Saved entries
########################################
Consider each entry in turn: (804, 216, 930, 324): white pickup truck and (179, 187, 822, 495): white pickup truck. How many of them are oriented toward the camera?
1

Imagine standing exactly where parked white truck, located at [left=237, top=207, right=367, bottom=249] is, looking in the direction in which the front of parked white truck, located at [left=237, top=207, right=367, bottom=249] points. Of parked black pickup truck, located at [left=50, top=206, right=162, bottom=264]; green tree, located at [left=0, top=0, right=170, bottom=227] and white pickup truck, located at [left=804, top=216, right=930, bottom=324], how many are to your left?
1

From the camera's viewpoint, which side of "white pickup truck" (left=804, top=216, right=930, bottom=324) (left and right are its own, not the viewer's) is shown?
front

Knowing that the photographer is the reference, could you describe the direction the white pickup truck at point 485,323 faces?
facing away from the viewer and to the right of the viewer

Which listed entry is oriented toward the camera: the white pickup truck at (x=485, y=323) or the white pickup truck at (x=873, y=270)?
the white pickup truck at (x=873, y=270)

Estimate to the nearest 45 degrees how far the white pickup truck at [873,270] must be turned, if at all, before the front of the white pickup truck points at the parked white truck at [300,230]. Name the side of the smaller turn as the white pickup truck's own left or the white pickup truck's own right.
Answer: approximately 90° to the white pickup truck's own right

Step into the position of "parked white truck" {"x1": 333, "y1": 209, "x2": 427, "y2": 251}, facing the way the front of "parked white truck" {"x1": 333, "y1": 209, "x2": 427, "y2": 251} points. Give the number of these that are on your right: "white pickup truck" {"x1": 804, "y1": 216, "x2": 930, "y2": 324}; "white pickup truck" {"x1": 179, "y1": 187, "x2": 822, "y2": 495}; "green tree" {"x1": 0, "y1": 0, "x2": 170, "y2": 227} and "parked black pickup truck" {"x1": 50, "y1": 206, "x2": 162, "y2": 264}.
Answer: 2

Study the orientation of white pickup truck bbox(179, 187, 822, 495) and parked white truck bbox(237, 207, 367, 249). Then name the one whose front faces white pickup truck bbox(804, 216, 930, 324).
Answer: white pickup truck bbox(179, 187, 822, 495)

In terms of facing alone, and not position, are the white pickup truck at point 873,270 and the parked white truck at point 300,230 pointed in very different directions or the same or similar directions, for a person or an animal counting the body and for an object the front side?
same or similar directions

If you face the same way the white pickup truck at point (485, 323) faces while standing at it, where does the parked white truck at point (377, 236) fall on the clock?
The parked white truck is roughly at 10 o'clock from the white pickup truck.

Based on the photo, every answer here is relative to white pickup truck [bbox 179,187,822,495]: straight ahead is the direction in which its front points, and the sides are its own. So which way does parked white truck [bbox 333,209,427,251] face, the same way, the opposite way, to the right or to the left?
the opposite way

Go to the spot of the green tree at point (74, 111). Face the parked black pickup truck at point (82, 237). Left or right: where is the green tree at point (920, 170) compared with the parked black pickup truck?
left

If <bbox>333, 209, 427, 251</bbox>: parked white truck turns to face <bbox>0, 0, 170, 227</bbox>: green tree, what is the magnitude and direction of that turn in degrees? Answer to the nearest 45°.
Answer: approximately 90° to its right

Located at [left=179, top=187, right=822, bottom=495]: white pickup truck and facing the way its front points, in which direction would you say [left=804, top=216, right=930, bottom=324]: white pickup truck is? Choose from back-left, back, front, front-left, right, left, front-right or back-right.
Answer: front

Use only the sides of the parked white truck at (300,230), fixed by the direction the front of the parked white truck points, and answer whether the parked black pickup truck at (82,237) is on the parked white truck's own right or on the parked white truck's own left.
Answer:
########################################
Task description
Your task is to copy all of the entries exactly.

Result of the exercise
Consider each entry in turn: (804, 216, 930, 324): white pickup truck and (179, 187, 822, 495): white pickup truck. How many of them are oriented toward the camera?
1

Imagine standing exactly where parked white truck, located at [left=237, top=207, right=367, bottom=249] is, looking in the direction in which the front of parked white truck, located at [left=237, top=207, right=367, bottom=249] points. Of parked black pickup truck, located at [left=50, top=206, right=162, bottom=264]; green tree, located at [left=0, top=0, right=170, bottom=227] and white pickup truck, located at [left=804, top=216, right=930, bottom=324], how many are to your left?
1

From the camera's viewpoint, which side of "white pickup truck" (left=804, top=216, right=930, bottom=324) (left and right are its own, not the viewer's) is shown?
front

Knowing that the photographer is the reference, could you describe the direction the white pickup truck at point 485,323 faces?
facing away from the viewer and to the right of the viewer

Which listed entry is oriented toward the camera: the white pickup truck at (x=485, y=323) or the white pickup truck at (x=873, y=270)?
the white pickup truck at (x=873, y=270)

Estimate to the nearest 45 degrees how far the white pickup truck at [873,270] must be turned, if at all, before the front of the white pickup truck points at the parked white truck at [300,230]. Name the side of the smaller turn as the white pickup truck's own left or the white pickup truck's own right.
Answer: approximately 90° to the white pickup truck's own right

Step into the position of "parked white truck" {"x1": 333, "y1": 209, "x2": 427, "y2": 251}, facing the way the front of "parked white truck" {"x1": 333, "y1": 209, "x2": 427, "y2": 251} points. Give the number of these that are on your right: "white pickup truck" {"x1": 804, "y1": 216, "x2": 930, "y2": 324}; "white pickup truck" {"x1": 179, "y1": 187, "x2": 822, "y2": 495}; "green tree" {"x1": 0, "y1": 0, "x2": 170, "y2": 227} and "parked black pickup truck" {"x1": 50, "y1": 206, "x2": 162, "y2": 264}.
Answer: 2

Study the orientation of white pickup truck bbox(179, 187, 822, 495) and parked white truck bbox(237, 207, 367, 249). Then name the one whose front faces white pickup truck bbox(804, 216, 930, 324).
Answer: white pickup truck bbox(179, 187, 822, 495)

In terms of facing alone, and not position, are the white pickup truck at point 873,270 and the parked white truck at point 300,230 pointed in very different directions or the same or similar directions, for a person or an animal counting the body and for an object the front side?
same or similar directions

If you face the same way the white pickup truck at point (485, 323) faces while standing at it, where does the parked white truck at point (377, 236) fall on the clock?
The parked white truck is roughly at 10 o'clock from the white pickup truck.

Based on the photo, every answer here is relative to white pickup truck [bbox 179,187,822,495]: straight ahead is the direction in which its front points, and the sides are its own. So which way does parked white truck [bbox 333,209,427,251] face, the same way, the opposite way, to the right or to the left?
the opposite way

Go to the spot of the green tree at point (74, 111). Face the parked black pickup truck at point (82, 237). Left or right: where is the green tree at point (920, 170) compared with the parked black pickup truck?
left

If <bbox>333, 209, 427, 251</bbox>: parked white truck turns to face <bbox>0, 0, 170, 227</bbox>: green tree, what is the magnitude and direction of that turn in degrees? Answer to the nearest 45°.
Answer: approximately 90° to its right

Located at [left=179, top=187, right=822, bottom=495]: white pickup truck and facing the way its front points, in which direction would you say [left=804, top=216, right=930, bottom=324]: white pickup truck is? Choose from back-left, back, front, front-left, right, left, front-right or back-right.
Answer: front

Use only the sides of the parked white truck at (300,230), fixed by the direction the front of the parked white truck points, and answer whether the parked black pickup truck at (82,237) is on the parked white truck's own right or on the parked white truck's own left.
Answer:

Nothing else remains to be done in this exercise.